Human pose keypoint data:
=== Begin Enclosure ===

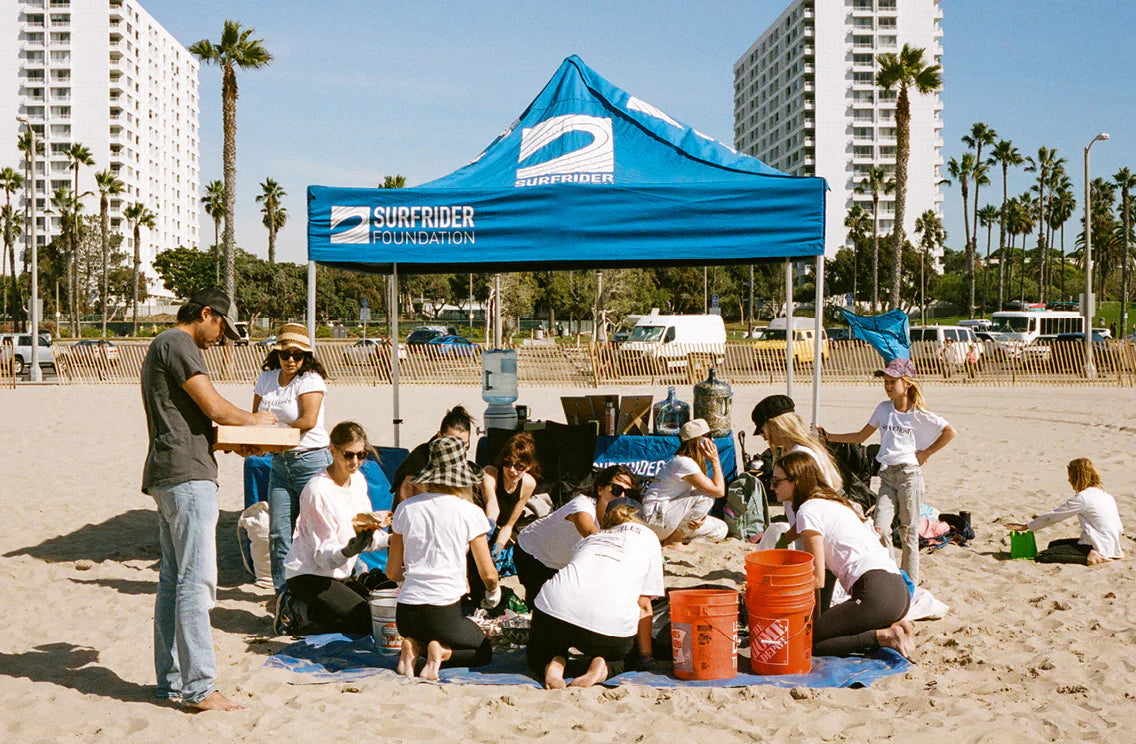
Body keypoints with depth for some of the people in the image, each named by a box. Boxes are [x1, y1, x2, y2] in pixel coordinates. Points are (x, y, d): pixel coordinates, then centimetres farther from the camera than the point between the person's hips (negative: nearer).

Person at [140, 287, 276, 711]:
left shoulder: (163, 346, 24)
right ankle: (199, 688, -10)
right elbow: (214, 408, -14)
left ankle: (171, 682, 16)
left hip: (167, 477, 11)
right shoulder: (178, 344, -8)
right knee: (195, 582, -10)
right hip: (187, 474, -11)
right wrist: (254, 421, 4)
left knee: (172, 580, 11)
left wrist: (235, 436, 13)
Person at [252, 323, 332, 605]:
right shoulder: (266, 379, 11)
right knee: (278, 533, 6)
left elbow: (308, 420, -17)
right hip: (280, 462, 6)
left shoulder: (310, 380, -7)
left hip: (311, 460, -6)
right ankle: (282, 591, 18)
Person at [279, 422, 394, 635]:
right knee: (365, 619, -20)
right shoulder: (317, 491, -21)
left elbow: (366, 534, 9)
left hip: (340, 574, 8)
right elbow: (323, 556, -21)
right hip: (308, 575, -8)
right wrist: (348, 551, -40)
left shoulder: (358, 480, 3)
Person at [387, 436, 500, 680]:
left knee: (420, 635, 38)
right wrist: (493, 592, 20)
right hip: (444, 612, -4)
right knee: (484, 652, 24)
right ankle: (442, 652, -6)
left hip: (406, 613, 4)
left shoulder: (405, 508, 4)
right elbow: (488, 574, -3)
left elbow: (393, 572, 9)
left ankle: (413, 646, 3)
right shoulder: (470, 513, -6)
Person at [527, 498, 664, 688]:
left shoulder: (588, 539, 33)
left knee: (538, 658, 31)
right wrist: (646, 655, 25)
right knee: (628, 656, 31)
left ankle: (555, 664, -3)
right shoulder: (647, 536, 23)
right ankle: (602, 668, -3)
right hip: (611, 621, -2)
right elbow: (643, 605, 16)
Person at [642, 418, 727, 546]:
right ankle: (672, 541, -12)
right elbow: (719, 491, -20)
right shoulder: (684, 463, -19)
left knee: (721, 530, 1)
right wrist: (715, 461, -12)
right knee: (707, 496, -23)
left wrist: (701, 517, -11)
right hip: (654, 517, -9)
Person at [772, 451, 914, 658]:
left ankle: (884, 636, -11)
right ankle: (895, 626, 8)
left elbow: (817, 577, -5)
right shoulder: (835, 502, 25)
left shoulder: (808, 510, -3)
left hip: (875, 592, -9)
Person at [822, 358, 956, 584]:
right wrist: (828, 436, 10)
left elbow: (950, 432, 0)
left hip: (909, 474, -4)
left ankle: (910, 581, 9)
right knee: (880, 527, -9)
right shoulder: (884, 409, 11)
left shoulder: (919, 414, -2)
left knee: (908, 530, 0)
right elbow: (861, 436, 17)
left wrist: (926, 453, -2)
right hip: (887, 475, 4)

=== End Enclosure ===

● Exercise aim: Starting at the line that has "right knee: (278, 533, 6)" and ending after the line that has "right ankle: (602, 668, -3)", copy out the rows again, person lines included, and offset every keypoint coordinate and depth value by -27. Leave the box numbers unchanged.

● Expected answer:
right knee: (251, 506, -21)
left elbow: (281, 393, -44)
right hip: (253, 435, -21)
left shoulder: (283, 353, -34)
left hip: (284, 433, -33)
right ankle: (255, 564, -9)
Person at [279, 422, 394, 635]:
right knee: (338, 592, -47)
right shoulder: (290, 464, -48)
left elbow: (339, 507, -18)
left hip: (313, 547, -19)
right elbow: (296, 529, -48)
right hip: (281, 548, -35)
right wrist: (321, 524, -67)
left shoulder: (331, 453, -24)
Person at [387, 436, 500, 680]:
left knee: (393, 608, 11)
right wrist: (466, 565, -7)
right hip: (417, 585, -31)
right knee: (457, 625, -3)
right ankle: (415, 625, -33)
left hip: (379, 586, -23)
left shoulder: (378, 481, -23)
right elbow: (461, 547, -30)
left elbow: (366, 545, -18)
left ankle: (386, 619, -24)
right shoulder: (443, 486, -33)
Person at [527, 498, 664, 688]:
left shoulder: (561, 512, 6)
left knee: (511, 631, 4)
right wrist: (619, 628, -2)
right knee: (601, 629, 4)
left ankle: (528, 637, -30)
right shoulder: (620, 509, -4)
right ankle: (575, 641, -30)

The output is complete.